Time series methods use the past values of a time series to identify patterns in the data to generate forecasts. Patterns that may exist in a time series include trend, seasonal patterns, and cyclical pattern. Most time series methods focus on modeling trend and only one seasonal cycle. For example, the exponential smoothing technique has three versions: i) single exponential smoothing generating smoothed values without any trend or seasonal pattern, ii) double exponential smoothing generating forecasts with smoothed values adjusted for trend, and iii) triple exponential smoothing generating forecasts by adjusting smoothed values for trend and one seasonal pattern (Makridakis, S., et al., 1998).
Although there are various forecasting methods that can model trend and seasonal pattern, almost all of the forecasting methods are limited to at most one seasonal pattern. These methods can model one seasonal pattern, but not any two or three at the same time. If a seasonal pattern is not modeled and included in forecasting, however, the accuracy of the resulting forecasts will be lower than otherwise. In call centers, for example, incoming calls may vary not only during the course of a day (intra-day variation) but also over the days of a week, and over different weeks of a year. In these centers, forecasting methods not incorporating multiple seasonal patterns will ignore one or more of the intraday, the day-of-week and the week-of-year patterns, and will result in forecasts with poor accuracy. Other examples of time series with multiple seasonal patterns include electrical energy consumption, stock prices, and activities in banks, hospitals, police stations, and other service, production, and financial systems.

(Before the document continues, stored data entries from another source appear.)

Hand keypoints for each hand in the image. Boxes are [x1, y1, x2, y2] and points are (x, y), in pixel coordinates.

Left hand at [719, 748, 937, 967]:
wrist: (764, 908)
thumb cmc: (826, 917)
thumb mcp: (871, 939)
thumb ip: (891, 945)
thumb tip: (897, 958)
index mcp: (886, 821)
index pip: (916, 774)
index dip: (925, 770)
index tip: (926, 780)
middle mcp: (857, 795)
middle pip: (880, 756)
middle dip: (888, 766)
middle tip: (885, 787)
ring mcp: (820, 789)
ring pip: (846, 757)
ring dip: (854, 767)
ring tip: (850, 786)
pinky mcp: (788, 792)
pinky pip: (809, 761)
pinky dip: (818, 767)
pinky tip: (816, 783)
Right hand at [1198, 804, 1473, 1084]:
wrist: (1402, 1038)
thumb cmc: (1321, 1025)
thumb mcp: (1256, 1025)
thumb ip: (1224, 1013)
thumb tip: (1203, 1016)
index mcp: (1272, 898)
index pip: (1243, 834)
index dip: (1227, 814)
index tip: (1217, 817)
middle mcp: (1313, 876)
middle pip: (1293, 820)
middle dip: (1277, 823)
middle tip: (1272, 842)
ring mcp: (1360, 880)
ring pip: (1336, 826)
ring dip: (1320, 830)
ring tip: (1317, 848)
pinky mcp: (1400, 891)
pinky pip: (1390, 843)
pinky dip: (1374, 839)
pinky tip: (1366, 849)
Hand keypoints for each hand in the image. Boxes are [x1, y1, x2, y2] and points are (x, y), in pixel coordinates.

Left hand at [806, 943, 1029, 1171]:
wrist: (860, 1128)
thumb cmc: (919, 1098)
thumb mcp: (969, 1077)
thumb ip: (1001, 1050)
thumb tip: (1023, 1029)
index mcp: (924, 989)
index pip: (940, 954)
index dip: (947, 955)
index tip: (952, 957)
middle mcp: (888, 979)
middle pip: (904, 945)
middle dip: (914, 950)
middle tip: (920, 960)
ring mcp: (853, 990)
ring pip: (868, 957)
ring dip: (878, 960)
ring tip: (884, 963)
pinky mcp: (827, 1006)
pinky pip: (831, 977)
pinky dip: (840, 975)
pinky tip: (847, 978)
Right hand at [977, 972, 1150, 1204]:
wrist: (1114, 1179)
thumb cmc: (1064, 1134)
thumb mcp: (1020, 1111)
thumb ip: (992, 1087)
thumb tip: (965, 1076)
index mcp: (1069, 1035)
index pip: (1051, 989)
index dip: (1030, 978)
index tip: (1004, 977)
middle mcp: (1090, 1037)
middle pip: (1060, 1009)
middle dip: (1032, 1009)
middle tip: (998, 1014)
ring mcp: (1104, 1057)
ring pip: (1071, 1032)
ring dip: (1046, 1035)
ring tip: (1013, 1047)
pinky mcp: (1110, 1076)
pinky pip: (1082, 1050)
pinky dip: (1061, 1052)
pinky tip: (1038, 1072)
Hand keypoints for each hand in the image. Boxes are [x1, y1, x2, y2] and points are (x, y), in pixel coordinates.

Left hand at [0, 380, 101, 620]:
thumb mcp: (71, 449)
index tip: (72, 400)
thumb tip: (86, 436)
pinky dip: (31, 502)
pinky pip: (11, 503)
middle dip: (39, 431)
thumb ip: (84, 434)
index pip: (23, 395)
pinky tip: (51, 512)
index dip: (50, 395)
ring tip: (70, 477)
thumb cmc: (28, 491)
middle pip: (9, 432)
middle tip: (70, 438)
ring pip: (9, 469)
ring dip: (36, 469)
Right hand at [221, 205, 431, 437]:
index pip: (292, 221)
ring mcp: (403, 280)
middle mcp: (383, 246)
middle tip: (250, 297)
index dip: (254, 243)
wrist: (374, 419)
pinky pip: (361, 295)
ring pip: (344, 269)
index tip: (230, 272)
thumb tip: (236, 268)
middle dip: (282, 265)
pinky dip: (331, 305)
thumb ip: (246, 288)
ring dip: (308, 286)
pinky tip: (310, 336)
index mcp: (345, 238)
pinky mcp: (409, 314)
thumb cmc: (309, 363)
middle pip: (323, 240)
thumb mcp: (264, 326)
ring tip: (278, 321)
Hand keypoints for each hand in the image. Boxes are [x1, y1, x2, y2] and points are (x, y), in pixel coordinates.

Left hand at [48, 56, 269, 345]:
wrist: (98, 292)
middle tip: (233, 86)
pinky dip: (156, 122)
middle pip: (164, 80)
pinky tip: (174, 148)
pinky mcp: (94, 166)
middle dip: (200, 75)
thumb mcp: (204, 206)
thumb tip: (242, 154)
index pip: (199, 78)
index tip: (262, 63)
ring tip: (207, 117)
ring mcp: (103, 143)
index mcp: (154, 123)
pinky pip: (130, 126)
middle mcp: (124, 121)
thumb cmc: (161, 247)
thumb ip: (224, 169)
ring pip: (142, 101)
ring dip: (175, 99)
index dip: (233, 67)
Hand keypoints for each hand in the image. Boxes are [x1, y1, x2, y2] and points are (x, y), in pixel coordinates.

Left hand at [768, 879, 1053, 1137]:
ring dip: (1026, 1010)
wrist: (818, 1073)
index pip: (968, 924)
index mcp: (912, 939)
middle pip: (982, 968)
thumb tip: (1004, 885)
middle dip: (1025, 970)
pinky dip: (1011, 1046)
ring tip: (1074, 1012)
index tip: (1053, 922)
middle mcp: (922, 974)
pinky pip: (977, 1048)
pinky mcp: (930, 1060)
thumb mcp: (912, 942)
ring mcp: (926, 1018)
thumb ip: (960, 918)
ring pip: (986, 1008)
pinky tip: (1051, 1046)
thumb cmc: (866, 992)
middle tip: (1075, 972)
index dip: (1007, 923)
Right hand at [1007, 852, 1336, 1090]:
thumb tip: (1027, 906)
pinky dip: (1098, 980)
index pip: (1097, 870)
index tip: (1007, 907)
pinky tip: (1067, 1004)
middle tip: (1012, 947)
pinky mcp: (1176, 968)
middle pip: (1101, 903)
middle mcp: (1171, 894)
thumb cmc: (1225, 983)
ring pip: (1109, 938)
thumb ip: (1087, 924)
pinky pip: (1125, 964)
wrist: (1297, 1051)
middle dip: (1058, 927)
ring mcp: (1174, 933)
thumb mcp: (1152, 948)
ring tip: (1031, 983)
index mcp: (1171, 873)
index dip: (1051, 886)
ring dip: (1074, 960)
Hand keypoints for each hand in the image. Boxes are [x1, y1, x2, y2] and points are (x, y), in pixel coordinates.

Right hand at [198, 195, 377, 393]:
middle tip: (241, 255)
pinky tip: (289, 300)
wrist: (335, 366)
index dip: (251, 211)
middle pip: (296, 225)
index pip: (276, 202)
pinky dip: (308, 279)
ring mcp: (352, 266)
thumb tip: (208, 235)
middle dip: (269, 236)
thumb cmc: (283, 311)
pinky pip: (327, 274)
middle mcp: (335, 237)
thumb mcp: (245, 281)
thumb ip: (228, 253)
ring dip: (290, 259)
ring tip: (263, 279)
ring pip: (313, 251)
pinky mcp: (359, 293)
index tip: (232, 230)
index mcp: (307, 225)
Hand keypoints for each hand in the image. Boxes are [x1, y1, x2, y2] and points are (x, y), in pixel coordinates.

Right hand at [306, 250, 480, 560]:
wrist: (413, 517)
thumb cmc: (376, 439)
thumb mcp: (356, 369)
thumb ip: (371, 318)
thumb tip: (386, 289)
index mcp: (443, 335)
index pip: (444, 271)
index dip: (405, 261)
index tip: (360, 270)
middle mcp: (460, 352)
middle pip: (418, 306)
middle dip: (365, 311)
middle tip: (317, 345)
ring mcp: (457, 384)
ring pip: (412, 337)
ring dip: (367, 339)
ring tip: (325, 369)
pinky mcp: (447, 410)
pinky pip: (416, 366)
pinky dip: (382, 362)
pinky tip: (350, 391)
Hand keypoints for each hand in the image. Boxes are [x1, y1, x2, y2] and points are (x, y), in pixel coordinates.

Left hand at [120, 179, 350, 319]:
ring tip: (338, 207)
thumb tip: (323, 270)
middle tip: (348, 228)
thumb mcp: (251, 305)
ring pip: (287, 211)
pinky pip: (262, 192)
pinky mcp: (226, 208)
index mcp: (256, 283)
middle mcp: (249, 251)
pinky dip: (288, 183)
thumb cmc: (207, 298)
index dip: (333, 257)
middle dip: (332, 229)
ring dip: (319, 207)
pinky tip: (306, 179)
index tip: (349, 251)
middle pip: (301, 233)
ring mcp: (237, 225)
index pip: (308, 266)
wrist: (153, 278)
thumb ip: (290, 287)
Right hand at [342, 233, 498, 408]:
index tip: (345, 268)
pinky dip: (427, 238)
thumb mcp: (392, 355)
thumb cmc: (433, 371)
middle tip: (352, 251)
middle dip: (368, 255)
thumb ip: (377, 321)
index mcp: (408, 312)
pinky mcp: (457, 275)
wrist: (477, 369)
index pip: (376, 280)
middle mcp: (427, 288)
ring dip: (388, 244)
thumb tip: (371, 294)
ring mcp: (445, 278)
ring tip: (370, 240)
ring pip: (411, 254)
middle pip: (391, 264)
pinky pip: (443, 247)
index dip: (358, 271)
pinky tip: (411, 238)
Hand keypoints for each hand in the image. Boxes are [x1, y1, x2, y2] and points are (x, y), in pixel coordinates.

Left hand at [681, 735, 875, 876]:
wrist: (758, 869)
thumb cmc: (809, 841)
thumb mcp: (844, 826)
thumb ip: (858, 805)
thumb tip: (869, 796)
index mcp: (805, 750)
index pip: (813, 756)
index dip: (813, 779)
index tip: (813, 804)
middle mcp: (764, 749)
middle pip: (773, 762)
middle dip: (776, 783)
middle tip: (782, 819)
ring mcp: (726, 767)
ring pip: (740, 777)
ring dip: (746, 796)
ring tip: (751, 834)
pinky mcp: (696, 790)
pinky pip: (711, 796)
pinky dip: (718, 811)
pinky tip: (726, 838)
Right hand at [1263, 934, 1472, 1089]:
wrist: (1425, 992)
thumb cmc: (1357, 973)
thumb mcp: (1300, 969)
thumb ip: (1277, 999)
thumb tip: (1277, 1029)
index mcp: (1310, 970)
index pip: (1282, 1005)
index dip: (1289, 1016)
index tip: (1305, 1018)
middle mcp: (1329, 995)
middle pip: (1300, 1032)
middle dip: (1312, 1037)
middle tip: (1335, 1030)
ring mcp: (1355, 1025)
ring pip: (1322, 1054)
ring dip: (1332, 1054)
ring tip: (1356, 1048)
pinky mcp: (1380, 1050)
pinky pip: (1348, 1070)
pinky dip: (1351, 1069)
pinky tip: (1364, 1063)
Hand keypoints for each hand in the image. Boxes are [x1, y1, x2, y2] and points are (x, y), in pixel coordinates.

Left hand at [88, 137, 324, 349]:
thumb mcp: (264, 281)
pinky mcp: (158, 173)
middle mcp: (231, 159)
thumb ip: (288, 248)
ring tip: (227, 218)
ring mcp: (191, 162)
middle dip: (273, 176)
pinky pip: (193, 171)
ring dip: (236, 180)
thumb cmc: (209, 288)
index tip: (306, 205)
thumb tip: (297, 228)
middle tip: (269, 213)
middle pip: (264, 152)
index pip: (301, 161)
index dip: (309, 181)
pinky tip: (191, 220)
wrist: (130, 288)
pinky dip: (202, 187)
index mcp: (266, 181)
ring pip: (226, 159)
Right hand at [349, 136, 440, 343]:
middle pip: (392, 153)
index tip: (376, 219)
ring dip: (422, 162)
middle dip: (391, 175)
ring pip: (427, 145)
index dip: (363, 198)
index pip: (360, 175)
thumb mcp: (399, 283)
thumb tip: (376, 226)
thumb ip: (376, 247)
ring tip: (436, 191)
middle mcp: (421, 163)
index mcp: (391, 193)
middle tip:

The Autoregressive Integrated Moving Average (ARIMA) procedure proposed by Box and Jenkins (Box, et al., 1994), is known to have the capability to model multiple seasonal patterns. Another forecasting approach for time series with double seasonal patterns recently developed by Taylor (2003). It involves an extension of the triple exponential smoothing method (also know as Holt-Winters' method). The approach is based on the multiplicative version of the method that includes the seasonal effects in the form of multipliers applied to the trend and level based forecasts. The additive model, on the other hand, includes the seasonal effect in the form of an additive factor applied to the trend and level based forecasts. The additive seasonal effect modeling is more appropriate if the seasonal effect does not change with the current mean of a time series.
Given the limited availability of the forecasting methods that can be used for time series with multiple seasonal patterns, an objective of the present invention is to provide a new method for this type of time series using the additive version of the exponential smoothing method. Another objective of the present invention is to provide two general methods for time series and forecast processing that can be used with any forecasting method to capture multiple seasonal patterns. The present invention further comprises a computer system for applying, on one or more computers, the methods of the present invention to time series exhibiting multiple seasonal patterns.